RATTY APPEARANCE. So many times during the ages of 12-25 I heard: “You’d be so pretty if…” and they were either talking about my unbrushed hair or my frumpy baggy clothes. I attributed my “unique” hair color as the reason I was pursued by men, even during childhood. Strangers stared or tried to “pet” me in public and I realized many men would not look twice at a “ragamuffin” so it kept me safe wearing body-hiding clothes and messy hair.
Next time you see a girl like that, take a closer look and I am sorry to say you may find a girl like me, with a murdered soul visible in the eyes.
OVER-THINKING IT. Gosh if I had a dollar for every time I heard that, or something similar! Many who have experienced trauma need to feel in control. One way to do that in a crazy world, is to always have a “plan.” Whether it is an escape plan or “just in case” scenario.
OWNING IT. A friend joked that I was incapable of writing a nice story, I realized that she was right and it would be the theme of the book – No Happy Endings. What I created was a disgusting and crude bunch of stories based on recurring fear, nightmare, or real traumatic experience. I twisted the outcome, making me feel in OWNERSHIP of it all. Soon I found myself not having nightmares anymore! I have found that this is not unique to me.

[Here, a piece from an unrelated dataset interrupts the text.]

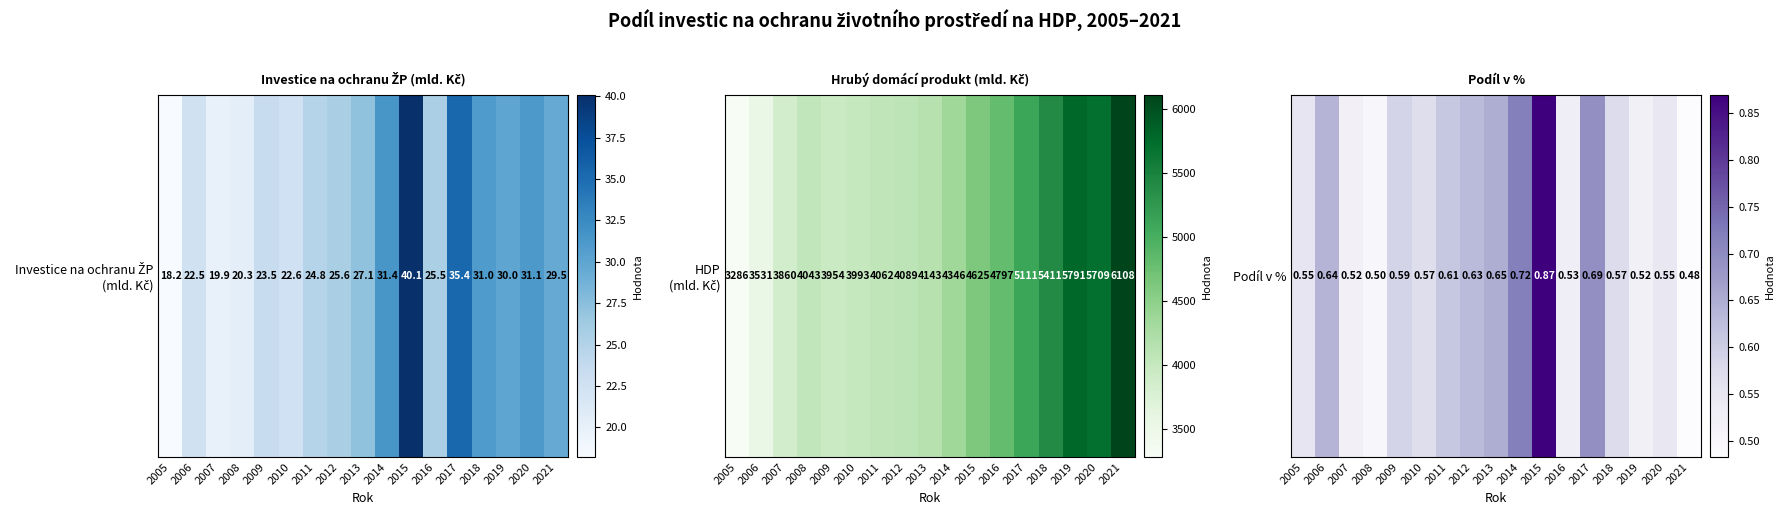

Which has a higher value, 2020 or 2021?

2020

SUNY Buffalo has released information about storytelling as a therapy to help cure PTSD.
I would like to reiterate that trauma is trauma, no matter what the cause. Fear is something we all share.
The Catholic Health Association describes PTSD as a SOUL WOUND, and quotes a veteran who says: “my soul has fled.”
That is very similar to something I have been saying for a long time; my soul is dead. Perhaps the difference we see is because one is a soldier indoctrinated by Uncle Sam to PERSEVERE, and the mentality of a childhood sex abuse survivor taught learned helplessness.